Der Bundesminister der Finanzen, der dem Verfahren beigetreten ist, führt aus, daß bei Herstellung der eingeführten Waren Patentrechte ausgewertet worden seien. Nach § 6 Abs. 4 ZTG 1951 gehöre die auf die eingeführten Waren entfallende Lizenzgebühr zu deren Normalpreis. Es sei der Preis festzustellen, den die Waren erzielen würden, wenn sie vorbehaltlos verkauft würden. Die von der Herstellerfirma in Rechnung gestellten Preise seien Preise für Lizenznehmer. Diese Firma beliefere keine Betriebe, die nicht einen Lizenzvertrag mit der Patentinhaberin abgeschlossen hätten. Demnach sei die Zahlung des Kaufpreises nicht die einzige Leistung für die zu bewertende Ware. Die Bgin. erbringe außer der Zahlung des Kaufpreises noch eine zusätzliche Leistung an die Patentinhaberin in Form einer Lizenzgebühr. Für die Bewertung der eingeführten Waren erfordere die Zollwertnorm die Unterstellung eines Sachverhalts, bei dem ein unabhängiger Käufer die Waren im maßgebenden Bewertungszeitpunkt von einem unabhängigen Verkäufer zu einem freien Marktpreis kaufe. Auch wenn man die Unabhängigkeit der Herstellerfirma unterstelle, sei der von ihr in Rechnung gestellte Preis nicht der im Normfall erzielbare Preis, d. h. nicht der Normalpreis. Denn er enthalte nicht alle Faktoren, die ein Preis für die unter Ausnutzung eines Patentrechts hergestellten Waren enthalten müßte.
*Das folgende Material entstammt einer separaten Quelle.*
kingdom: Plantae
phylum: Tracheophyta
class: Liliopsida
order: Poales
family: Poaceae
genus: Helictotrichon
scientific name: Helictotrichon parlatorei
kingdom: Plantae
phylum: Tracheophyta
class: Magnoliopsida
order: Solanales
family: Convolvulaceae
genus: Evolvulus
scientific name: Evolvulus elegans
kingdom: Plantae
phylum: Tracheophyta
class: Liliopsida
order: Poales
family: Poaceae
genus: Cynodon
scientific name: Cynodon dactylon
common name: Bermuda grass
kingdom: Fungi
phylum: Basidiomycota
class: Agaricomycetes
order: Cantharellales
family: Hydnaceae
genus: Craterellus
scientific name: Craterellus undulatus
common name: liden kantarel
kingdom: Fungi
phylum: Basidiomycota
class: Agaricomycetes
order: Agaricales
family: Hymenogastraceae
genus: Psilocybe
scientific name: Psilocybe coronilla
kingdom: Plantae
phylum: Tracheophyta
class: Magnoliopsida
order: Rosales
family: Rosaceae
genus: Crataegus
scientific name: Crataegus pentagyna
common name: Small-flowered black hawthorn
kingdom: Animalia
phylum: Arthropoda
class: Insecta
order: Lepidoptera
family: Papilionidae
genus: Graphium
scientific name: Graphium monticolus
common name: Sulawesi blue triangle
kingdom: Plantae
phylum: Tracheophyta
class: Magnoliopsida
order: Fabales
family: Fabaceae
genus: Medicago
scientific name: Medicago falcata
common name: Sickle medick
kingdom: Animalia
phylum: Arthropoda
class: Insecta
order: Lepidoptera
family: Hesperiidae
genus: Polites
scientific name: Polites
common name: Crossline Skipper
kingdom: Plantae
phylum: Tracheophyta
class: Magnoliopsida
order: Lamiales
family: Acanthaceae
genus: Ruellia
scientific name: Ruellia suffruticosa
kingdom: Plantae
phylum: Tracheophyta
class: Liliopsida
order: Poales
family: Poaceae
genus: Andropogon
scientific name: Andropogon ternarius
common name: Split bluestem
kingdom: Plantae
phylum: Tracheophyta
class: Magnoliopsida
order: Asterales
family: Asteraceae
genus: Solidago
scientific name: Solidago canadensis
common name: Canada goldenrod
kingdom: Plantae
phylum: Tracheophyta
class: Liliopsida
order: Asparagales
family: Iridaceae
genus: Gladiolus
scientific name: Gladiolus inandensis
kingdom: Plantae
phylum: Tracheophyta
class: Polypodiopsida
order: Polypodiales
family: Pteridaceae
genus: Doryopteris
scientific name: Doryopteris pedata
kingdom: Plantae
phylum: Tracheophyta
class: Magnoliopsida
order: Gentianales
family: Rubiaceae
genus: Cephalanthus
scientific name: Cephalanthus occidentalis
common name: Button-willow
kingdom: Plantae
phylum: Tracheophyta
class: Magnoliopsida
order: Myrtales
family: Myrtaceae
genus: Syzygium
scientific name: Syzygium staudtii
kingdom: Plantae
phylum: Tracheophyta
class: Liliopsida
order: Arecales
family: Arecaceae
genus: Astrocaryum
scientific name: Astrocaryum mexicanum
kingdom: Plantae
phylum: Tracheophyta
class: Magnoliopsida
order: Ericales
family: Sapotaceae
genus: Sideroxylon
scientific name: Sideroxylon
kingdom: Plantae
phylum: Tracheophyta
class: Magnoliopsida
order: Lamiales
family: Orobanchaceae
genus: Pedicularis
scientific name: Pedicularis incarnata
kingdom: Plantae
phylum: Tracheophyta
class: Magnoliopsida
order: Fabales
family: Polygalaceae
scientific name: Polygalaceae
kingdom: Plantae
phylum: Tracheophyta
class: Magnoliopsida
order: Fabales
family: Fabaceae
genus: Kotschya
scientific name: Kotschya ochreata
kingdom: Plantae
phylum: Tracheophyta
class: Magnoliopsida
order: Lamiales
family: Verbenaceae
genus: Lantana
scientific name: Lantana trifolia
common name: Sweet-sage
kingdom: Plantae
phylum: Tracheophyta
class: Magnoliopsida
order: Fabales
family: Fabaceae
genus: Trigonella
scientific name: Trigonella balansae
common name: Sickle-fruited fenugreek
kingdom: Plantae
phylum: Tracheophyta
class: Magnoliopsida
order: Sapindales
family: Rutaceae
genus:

In der mündlichen Verhandlung hat der Vertreter des Bundesministers der Finanzen den Vortrag dieser Ausführungen noch dahin ergänzt, daß nach Art. I und V des Lizenzvertrages das Patent in seinem wesentlichen Inhalt sich auf die Herstellung von Glimmerwaren beziehe; die hiernach hergestellte eingeführte Ware sei Träger der Isolation. Die volle Lizenzgebühr sei für diese eingeführte Ware zu entrichten. Das Entgelt für die Ausnutzung des Patents seien aber nicht nur 2/5, sondern alle 5/5 der Lizenzgebühr. Im Inland finde nur eine unwesentliche Weiterverarbeitung der eingeführten Ware statt, für die bis heute kein deutsches Patent erteilt worden sei. Bezüglich des Warenzeichens komme es nicht darauf an, ob es wirklich angebracht werde, sondern daß der in dem Lizenzvertrag bezeichnete Markenartikel gekauft worden sei.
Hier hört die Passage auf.